Provide a verbatim copy of all the records below, leaving the images out.

Data supplied
* * * *
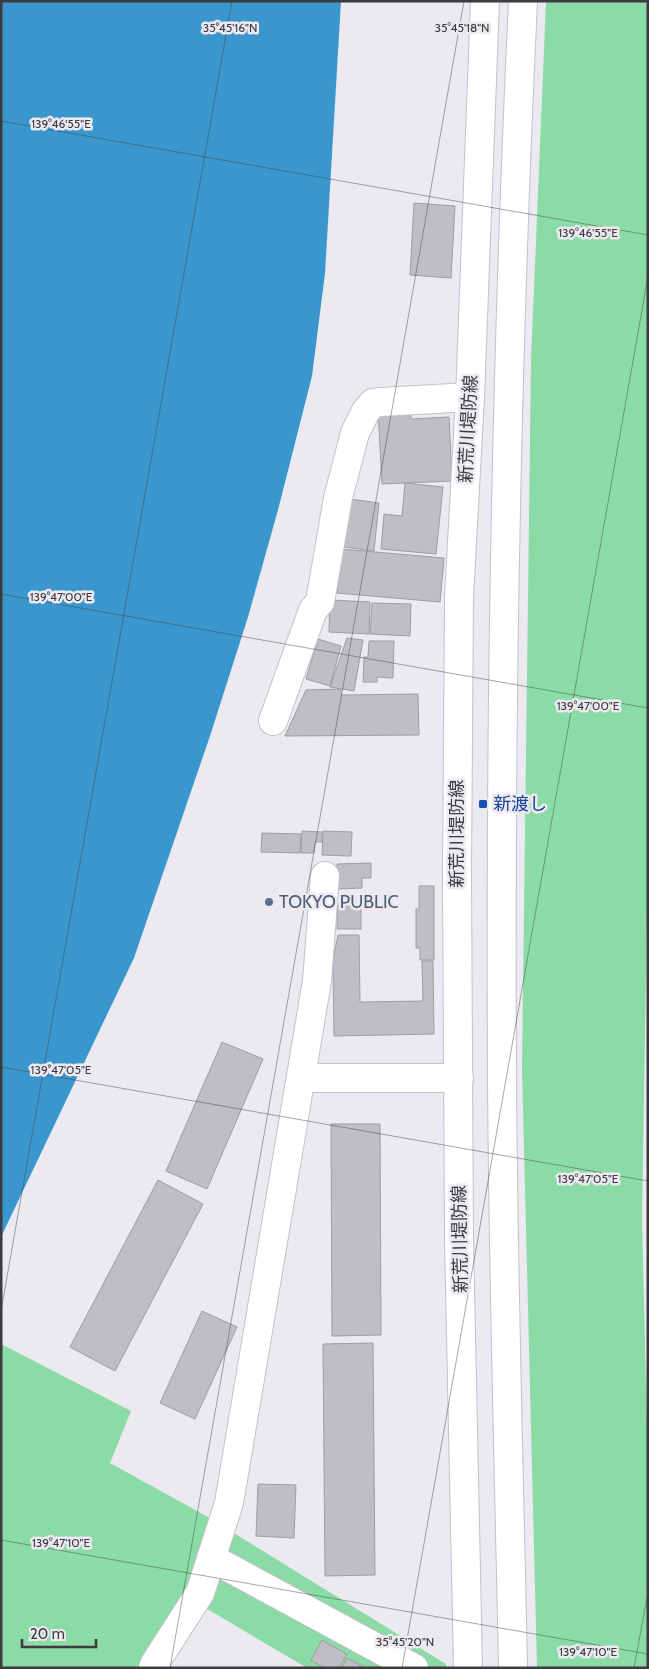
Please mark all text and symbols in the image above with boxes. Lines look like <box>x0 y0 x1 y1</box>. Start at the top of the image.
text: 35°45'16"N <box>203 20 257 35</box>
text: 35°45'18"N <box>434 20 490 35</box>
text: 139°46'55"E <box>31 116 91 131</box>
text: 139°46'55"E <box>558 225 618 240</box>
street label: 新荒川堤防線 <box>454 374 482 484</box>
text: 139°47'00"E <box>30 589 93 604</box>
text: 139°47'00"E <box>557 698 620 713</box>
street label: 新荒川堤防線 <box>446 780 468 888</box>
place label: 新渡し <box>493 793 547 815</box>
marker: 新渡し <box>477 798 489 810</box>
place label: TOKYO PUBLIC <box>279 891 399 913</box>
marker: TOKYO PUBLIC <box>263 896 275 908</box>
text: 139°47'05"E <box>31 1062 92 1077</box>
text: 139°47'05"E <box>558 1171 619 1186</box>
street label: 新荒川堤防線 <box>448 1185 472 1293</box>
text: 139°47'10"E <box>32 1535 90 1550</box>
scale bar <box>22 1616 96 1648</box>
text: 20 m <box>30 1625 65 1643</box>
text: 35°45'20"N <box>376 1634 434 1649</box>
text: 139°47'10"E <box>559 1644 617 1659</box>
* * * *
Expected output
Please mark all text and symbols in the image above with boxes. Lines look like <box>x0 y0 x1 y1</box>. Start at the top of the image.
text: 35°45'16"N <box>203 20 257 35</box>
text: 35°45'18"N <box>434 20 490 35</box>
text: 139°46'55"E <box>31 116 91 131</box>
text: 139°46'55"E <box>558 225 618 240</box>
street label: 新荒川堤防線 <box>454 374 482 484</box>
text: 139°47'00"E <box>30 589 93 604</box>
text: 139°47'00"E <box>557 698 620 713</box>
street label: 新荒川堤防線 <box>446 780 468 888</box>
place label: 新渡し <box>493 793 547 815</box>
marker: 新渡し <box>477 798 489 810</box>
place label: TOKYO PUBLIC <box>279 891 399 913</box>
marker: TOKYO PUBLIC <box>263 896 275 908</box>
text: 139°47'05"E <box>31 1062 92 1077</box>
text: 139°47'05"E <box>558 1171 619 1186</box>
street label: 新荒川堤防線 <box>448 1185 472 1293</box>
text: 139°47'10"E <box>32 1535 90 1550</box>
scale bar <box>22 1616 96 1648</box>
text: 20 m <box>30 1625 65 1643</box>
text: 35°45'20"N <box>376 1634 434 1649</box>
text: 139°47'10"E <box>559 1644 617 1659</box>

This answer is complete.